→ WORK TO COMPLETE: You are asked to filter the data below and copy every line holding "Dogg".

§ §

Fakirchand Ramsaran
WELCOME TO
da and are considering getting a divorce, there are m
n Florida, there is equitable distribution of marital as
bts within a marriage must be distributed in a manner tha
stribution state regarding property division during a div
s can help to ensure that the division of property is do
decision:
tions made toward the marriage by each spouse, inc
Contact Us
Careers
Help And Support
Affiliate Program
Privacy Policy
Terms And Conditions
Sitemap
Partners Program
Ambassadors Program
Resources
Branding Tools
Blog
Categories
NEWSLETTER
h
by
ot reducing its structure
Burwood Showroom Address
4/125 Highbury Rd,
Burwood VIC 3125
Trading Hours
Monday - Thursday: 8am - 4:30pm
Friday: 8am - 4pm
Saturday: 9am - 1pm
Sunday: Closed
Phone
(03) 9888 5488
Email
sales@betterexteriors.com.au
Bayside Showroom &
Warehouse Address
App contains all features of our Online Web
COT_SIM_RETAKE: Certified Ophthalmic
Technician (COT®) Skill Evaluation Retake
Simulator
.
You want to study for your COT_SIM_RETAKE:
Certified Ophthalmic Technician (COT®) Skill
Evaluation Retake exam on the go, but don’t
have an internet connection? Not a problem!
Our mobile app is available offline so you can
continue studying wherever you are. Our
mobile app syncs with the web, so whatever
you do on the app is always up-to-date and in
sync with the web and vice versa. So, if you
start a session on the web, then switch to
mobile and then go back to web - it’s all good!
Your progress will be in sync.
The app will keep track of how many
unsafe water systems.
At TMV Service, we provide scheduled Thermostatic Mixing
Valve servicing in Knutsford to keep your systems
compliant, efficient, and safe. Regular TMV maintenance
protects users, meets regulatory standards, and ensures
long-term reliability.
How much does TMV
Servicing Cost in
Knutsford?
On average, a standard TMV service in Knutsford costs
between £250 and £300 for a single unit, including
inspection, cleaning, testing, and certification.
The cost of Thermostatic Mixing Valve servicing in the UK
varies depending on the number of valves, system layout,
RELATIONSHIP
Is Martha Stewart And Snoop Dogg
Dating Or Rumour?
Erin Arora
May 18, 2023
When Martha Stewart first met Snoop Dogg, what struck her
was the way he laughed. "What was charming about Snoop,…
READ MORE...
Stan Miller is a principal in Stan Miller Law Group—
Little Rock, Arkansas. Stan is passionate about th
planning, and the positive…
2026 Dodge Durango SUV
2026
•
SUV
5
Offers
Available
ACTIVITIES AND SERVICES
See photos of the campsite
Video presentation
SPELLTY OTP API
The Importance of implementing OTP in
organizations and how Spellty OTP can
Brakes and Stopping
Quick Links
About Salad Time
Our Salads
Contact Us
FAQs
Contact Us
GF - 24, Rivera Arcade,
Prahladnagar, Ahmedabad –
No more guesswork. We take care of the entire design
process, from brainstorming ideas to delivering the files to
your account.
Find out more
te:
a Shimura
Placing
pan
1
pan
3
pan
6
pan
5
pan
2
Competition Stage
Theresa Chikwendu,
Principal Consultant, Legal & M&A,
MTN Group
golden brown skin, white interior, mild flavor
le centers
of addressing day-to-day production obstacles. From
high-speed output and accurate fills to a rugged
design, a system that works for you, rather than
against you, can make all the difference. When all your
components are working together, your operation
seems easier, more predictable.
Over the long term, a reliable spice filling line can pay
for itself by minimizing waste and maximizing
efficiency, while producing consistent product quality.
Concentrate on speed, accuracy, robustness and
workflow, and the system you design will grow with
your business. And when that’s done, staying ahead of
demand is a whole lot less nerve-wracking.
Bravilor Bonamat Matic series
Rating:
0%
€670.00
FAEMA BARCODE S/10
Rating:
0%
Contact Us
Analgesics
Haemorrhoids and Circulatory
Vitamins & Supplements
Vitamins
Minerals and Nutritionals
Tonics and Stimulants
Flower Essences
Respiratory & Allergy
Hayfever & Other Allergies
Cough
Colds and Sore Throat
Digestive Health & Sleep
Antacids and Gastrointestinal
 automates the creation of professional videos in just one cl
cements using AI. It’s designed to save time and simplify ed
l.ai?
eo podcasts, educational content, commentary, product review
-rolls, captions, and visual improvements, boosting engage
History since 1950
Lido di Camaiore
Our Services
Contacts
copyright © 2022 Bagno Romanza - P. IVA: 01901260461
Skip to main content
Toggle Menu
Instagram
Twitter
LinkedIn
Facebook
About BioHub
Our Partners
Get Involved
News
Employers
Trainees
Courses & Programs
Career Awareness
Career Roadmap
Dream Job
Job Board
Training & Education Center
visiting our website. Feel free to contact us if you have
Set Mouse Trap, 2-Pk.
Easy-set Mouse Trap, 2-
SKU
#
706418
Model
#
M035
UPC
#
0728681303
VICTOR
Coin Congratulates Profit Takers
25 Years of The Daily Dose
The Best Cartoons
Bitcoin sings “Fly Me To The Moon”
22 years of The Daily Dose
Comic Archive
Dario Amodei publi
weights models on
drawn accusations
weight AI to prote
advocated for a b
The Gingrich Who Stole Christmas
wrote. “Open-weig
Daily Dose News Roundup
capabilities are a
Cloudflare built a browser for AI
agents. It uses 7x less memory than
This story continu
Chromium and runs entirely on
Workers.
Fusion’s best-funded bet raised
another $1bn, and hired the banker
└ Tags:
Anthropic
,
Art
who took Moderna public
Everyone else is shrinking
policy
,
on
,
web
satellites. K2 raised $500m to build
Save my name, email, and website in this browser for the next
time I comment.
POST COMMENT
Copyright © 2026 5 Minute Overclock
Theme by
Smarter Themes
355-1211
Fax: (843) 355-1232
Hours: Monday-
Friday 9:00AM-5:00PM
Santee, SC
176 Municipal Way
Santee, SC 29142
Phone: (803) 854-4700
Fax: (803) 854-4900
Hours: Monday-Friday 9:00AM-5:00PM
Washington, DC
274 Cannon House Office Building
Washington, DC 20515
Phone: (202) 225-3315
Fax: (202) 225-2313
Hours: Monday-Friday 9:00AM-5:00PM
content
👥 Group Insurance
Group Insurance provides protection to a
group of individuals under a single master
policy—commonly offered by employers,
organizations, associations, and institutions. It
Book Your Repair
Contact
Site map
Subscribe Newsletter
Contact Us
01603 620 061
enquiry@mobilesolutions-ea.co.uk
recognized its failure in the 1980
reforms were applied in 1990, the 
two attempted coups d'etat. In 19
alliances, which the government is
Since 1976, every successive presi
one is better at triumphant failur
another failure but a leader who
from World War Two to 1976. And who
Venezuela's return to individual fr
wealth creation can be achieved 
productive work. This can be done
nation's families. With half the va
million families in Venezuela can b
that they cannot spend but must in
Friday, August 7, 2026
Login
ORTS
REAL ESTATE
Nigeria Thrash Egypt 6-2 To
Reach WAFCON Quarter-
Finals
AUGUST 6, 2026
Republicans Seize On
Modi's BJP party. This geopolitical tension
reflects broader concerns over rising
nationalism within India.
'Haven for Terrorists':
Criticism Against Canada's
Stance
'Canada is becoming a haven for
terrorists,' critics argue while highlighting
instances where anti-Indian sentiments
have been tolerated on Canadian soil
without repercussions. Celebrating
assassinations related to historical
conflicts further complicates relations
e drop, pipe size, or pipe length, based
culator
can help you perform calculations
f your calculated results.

§ §

→ THE ANSWER:
Is Martha Stewart And Snoop Dogg
When Martha Stewart first met Snoop Dogg, what struck her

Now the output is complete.